En Chile, más de ocho millones de personas integran la fuerza laboral formal, dispersas en un tejido productivo dominado por micro y pequeñas empresas. El 90% de estas unidades productivas tiene menos de 10 trabajadores, y cerca del 50% se ubican en la región Metropolitana. En este escenario, la protección a la salud de quienes trabajan se ha vuelto un tema estructural, que reclama atención urgente en el debate legislativo.
Aunque las cifras muestran una disminución de los accidentes laborales en la última década, las brechas estructurales y la precariedad del monitoreo plantean dudas sobre la profundidad real del progreso. Cada día, una persona fallece en Chile por accidentes de trabajo o en el trayecto laboral, y las enfermedades profesionales están creciendo silenciosamente, especialmente en lo que refiere a la salud mental.

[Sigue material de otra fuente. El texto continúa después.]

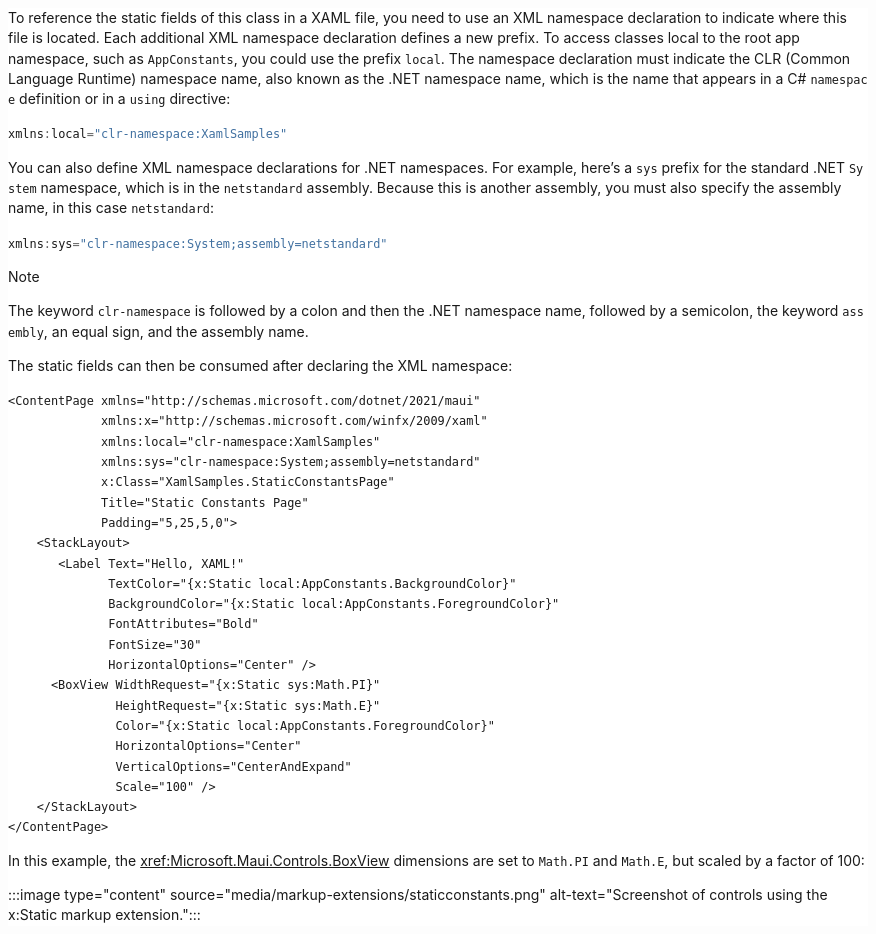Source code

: To reference the static fields of this class in a XAML file, you need to use an XML namespace declaration to indicate where this file is located. Each additional XML namespace declaration defines a new prefix. To access classes local to the root app namespace, such as `AppConstants`, you could use the prefix `local`. The namespace declaration must indicate the CLR (Common Language Runtime) namespace name, also known as the .NET namespace name, which is the name that appears in a C# `namespace` definition or in a `using` directive:

```csharp
xmlns:local="clr-namespace:XamlSamples"
```

You can also define XML namespace declarations for .NET namespaces. For example, here’s a `sys` prefix for the standard .NET `System` namespace, which is in the `netstandard` assembly. Because this is another assembly, you must also specify the assembly name, in this case `netstandard`:

```csharp
xmlns:sys="clr-namespace:System;assembly=netstandard"
```

> [!NOTE]
> The keyword `clr-namespace` is followed by a colon and then the .NET namespace name, followed by a semicolon, the keyword `assembly`, an equal sign, and the assembly name.

The static fields can then be consumed after declaring the XML namespace:

```xaml
<ContentPage xmlns="http://schemas.microsoft.com/dotnet/2021/maui"
             xmlns:x="http://schemas.microsoft.com/winfx/2009/xaml"
             xmlns:local="clr-namespace:XamlSamples"
             xmlns:sys="clr-namespace:System;assembly=netstandard"
             x:Class="XamlSamples.StaticConstantsPage"
             Title="Static Constants Page"
             Padding="5,25,5,0">
    <StackLayout>
       <Label Text="Hello, XAML!"
              TextColor="{x:Static local:AppConstants.BackgroundColor}"
              BackgroundColor="{x:Static local:AppConstants.ForegroundColor}"
              FontAttributes="Bold"
              FontSize="30"
              HorizontalOptions="Center" />
      <BoxView WidthRequest="{x:Static sys:Math.PI}"
               HeightRequest="{x:Static sys:Math.E}"
               Color="{x:Static local:AppConstants.ForegroundColor}"
               HorizontalOptions="Center"
               VerticalOptions="CenterAndExpand"
               Scale="100" />
    </StackLayout>
</ContentPage>
```

In this example, the <xref:Microsoft.Maui.Controls.BoxView> dimensions are set to `Math.PI` and `Math.E`, but scaled by a factor of 100:

:::image type="content" source="media/markup-extensions/staticconstants.png" alt-text="Screenshot of controls using the x:Static markup extension.":::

Durante 2023, se registraron sólo 10.000 casos reconocidos de enfermedades profesionales. De ellos, dos de cada tres corresponden a cuadros de salud mental, mientras que el resto se concentra en trastornos musculoesqueléticos derivados de las condiciones ergonómicas precarias o del sobreesfuerzo. Estos datos, sin embargo, representan apenas una parte del problema: la calificación oficial de estas enfermedades sigue siendo limitada, con trabas burocráticas que desalientan la denuncia y el diagnóstico oportuno.
El panorama se agrava al considerar que no existe una encuesta nacional sobre condiciones de trabajo desde 2009. Sin esta herramienta, resulta difícil mapear los factores de riesgo reales, especialmente en sectores de alta informalidad o escasa fiscalización. Esta ausencia de datos impide orientar políticas públicas efectivas y fortalece la invisibilidad de los trabajadores más vulnerables.

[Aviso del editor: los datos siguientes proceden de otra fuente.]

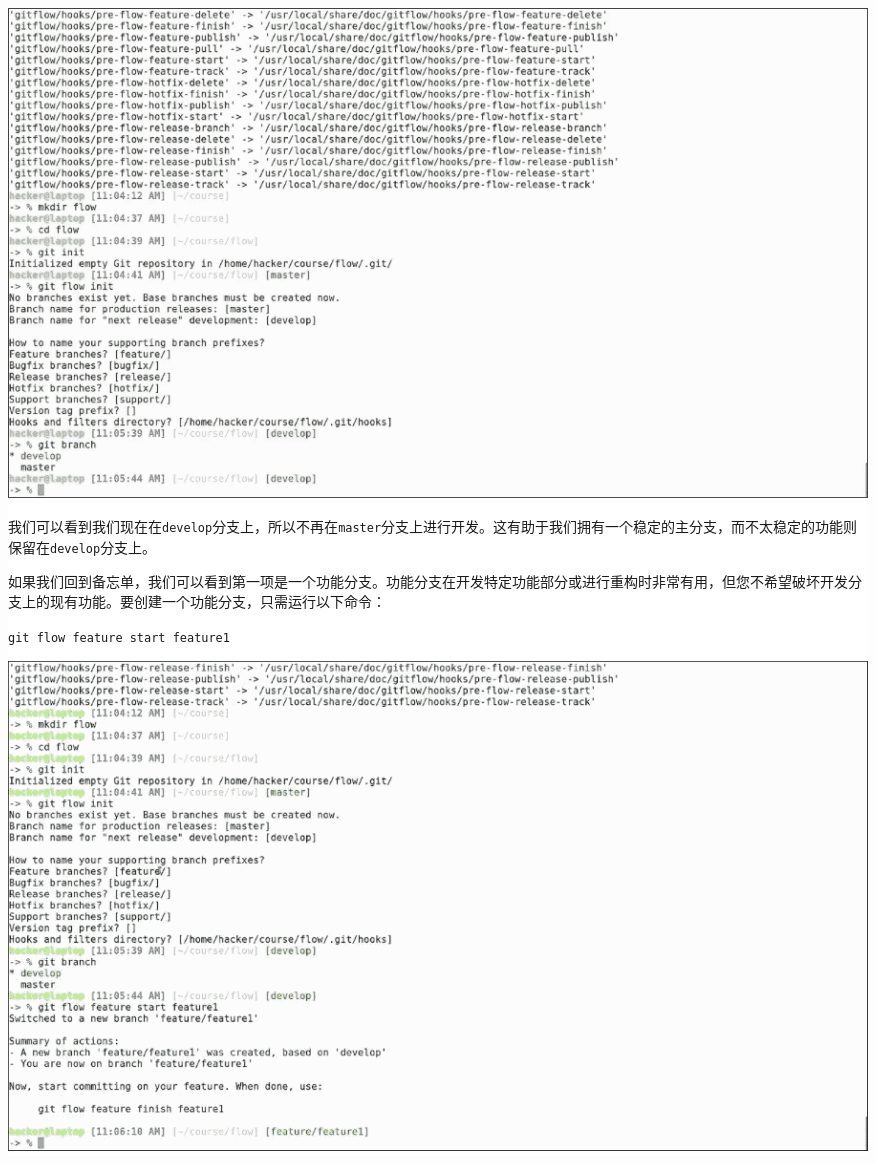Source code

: ![跟随 Git 流程](img/image_05_019.jpg)

我们可以看到我们现在在`develop`分支上，所以不再在`master`分支上进行开发。这有助于我们拥有一个稳定的主分支，而不太稳定的功能则保留在`develop`分支上。

如果我们回到备忘单，我们可以看到第一项是一个功能分支。功能分支在开发特定功能部分或进行重构时非常有用，但您不希望破坏开发分支上的现有功能。要创建一个功能分支，只需运行以下命令：

```
git flow feature start feature1

```

![跟随 Git 流程](img/image_05_020.jpg)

Pese a ciertos avances normativos, como la reciente Ley Karin sobre acoso laboral o el reconocimiento progresivo de daños psicológicos como enfermedades del trabajo, la capacidad del Estado para supervisar el cumplimiento es deficiente. Hoy, Chile tiene menos de un inspector por cada 10.000 trabajadores, muy por debajo de lo recomendado por la Organización Internacional del Trabajo (OIT).
Esta limitación afecta especialmente a las microempresas. Mientras las grandes firmas muestran un 91% de cumplimiento en protocolos de prevención de acoso, sólo el 45% de las más pequeñas lo hacen. La desigualdad institucional en materia de salud laboral no es sólo un problema de tamaño empresarial, sino de acceso efectivo a derechos básicos.
La precariedad se profundiza al observar los datos con perspectiva de género. La participación laboral femenina ronda el 50%, frente al 70% masculina. Sin embargo, la informalidad entre mujeres alcanza el 29%, superando el 26% masculino. Esto se traduce en menor cobertura de salud, protección ante riesgos y acceso a licencias por enfermedades profesionales.
A pesar de los diagnósticos reiterados, no se han implementado estrategias robustas para proteger a las trabajadoras informales, muchas de ellas en sectores feminizados como el cuidado, el comercio ambulante o los servicios domésticos. La legislación sigue pensando el trabajo como un vínculo formal y masculino, dejando fuera a millones.
Los retos están claros, pero también las ventanas de oportunidad. El Congreso podría avanzar en una actualización del sistema de calificación de enfermedades profesionales, especialmente en el ámbito mental, para reducir la subnotificación y mejorar la respuesta temprana.
Otra acción prioritaria es aumentar el número de inspectores laborales, junto con reforzar el rol de las mutuales y empleadores en la prevención activa. El fortalecimiento de encuestas periódicas y registros administrativos permitiría abordar con datos reales los cambios en la estructura del trabajo chileno.
La salud laboral en Chile ha dejado de ser un asunto meramente técnico para convertirse en una cuestión política de primer orden. En un país donde las cifras de accidentes bajan, pero las enfermedades mentales y la informalidad aumentan, el riesgo es confundir mejoras relativas con avances estructurales. La próxima legislatura deberá elegir entre mantener la inercia o asumir el desafío de proteger de forma real a quienes sostienen la economía.
En este contexto, la equidad de género, la cobertura universal y la fiscalización efectiva deben ser los pilares de una nueva estrategia laboral. De lo contrario, las cifras seguirán ocultando un país laboralmente enfermo, donde los derechos existen solo en el papel.